15 July, 2008

Summer Special

When it comes to intellectual stimulation and provocation concerning aging. I usually start with Ronni’s blog. Then I wander over to the blogs listed in her sidebar. When it comes to inspiration of practical nature, I tend to look towards my mother-in-law, older friends, and occasionally, to random strangers of a certain age. Last week, while travelling down to Berlin, I made three surprising observations about elders:

  • The new shopping mall construction site, across the bus stop from where I was standing, is employing a lot of elder construction workers. Of the twenty or so fellows I saw working on the site, over 60% were 50 years or older.
  • When I arrived at the train station and walked by the taxi line up, once again over 60% of the taxi drivers, both male and female, were 50 years or older.
  • This next encounter was not surprising, but delightful. While sitting in one of those café franchises, two elder women (one possibly mid 80s and the other one late 80s) were doing their best to drink a fancy summer special: exotic flowers, lots of foam, syrup, crushed ice, etc.

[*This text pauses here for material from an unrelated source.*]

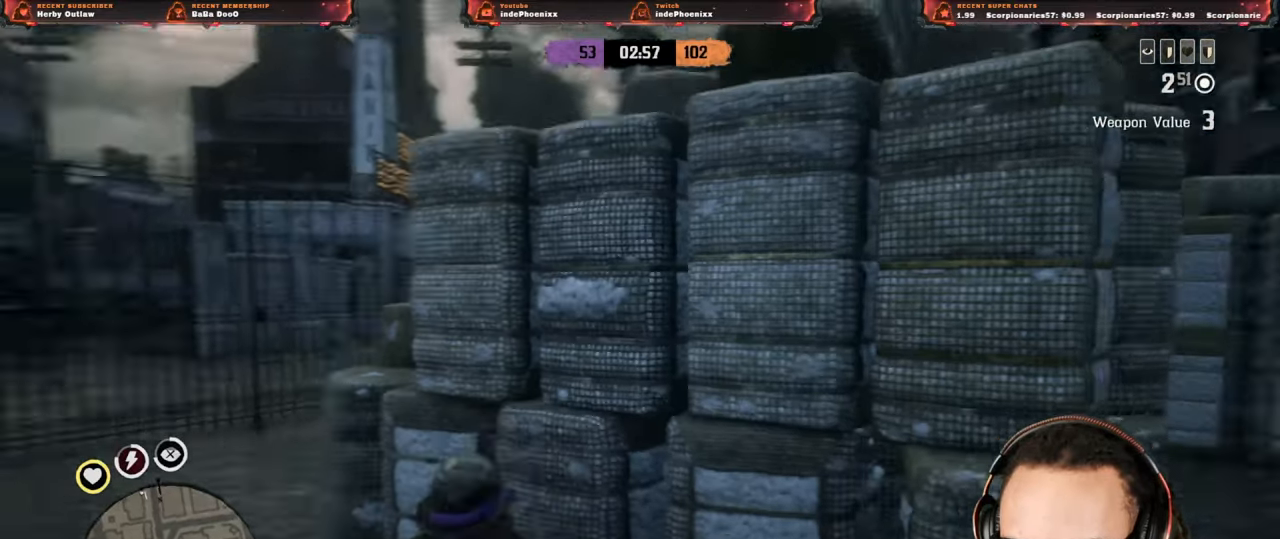
{"buttons": [], "left_stick": "left", "right_stick": "center", "events": [[83, "CROSS", "down"], [167, "L2", "up"], [200, "CROSS", "up"], [283, "right_stick", "down-left"], [483, "left_stick", "left"], [483, "right_stick", "center"]]}
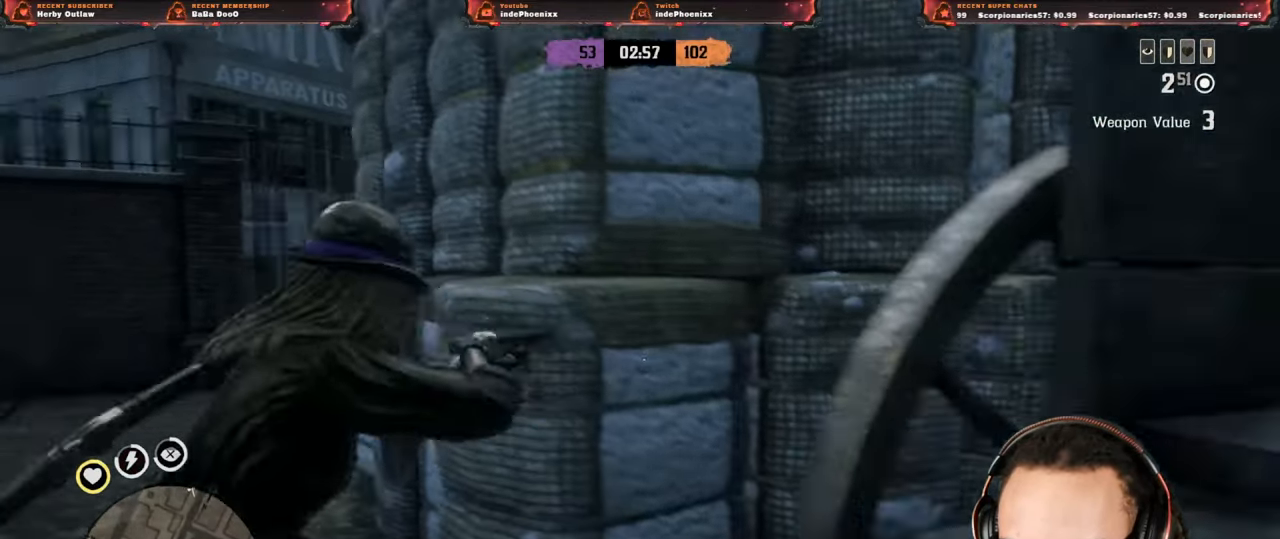
{"buttons": [], "left_stick": "up-left", "right_stick": "center", "events": [[183, "left_stick", "up-left"]]}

It lightened my heart to witness these women’s obvious pleasure at trying out something so silly.

These observations got me thing about something I had noticed while staying in Toronto a few months ago. While there, I couldn’t shake off the impression that the majority of the people I saw were young. During the days, and into the evenings, I was often the oldest person sitting in the cafés and restaurants, buying goods in the pharmacy, or walking down the street. In the ten days there, I couldn’t shake off this feeling in a city of young(er) people.

I would be interested to know whether you think that there is a difference between the age span of people living in American cities and those living in European cities. Does anyone know where I could find out this information?


  1. Maybe older people in Toronto don't go out as much? Also I find that during summer break here most of the younger people, especially with children, leave town.

    A friend once told me that there's a much higher percentage of old people living in the town I live than in all the surrounding ones. I don't know why though.

    I can't help you here but I'd like to know what you find out.

  2. Here, I found almost 75 percent of my co-workers older. Some very old. The busses and trolleys to downtown are filled with all ages. In San Diego, we are a many age city, and I find it delightful.

    Thanks for noting about my images today. I let HP know what both of us thought about this.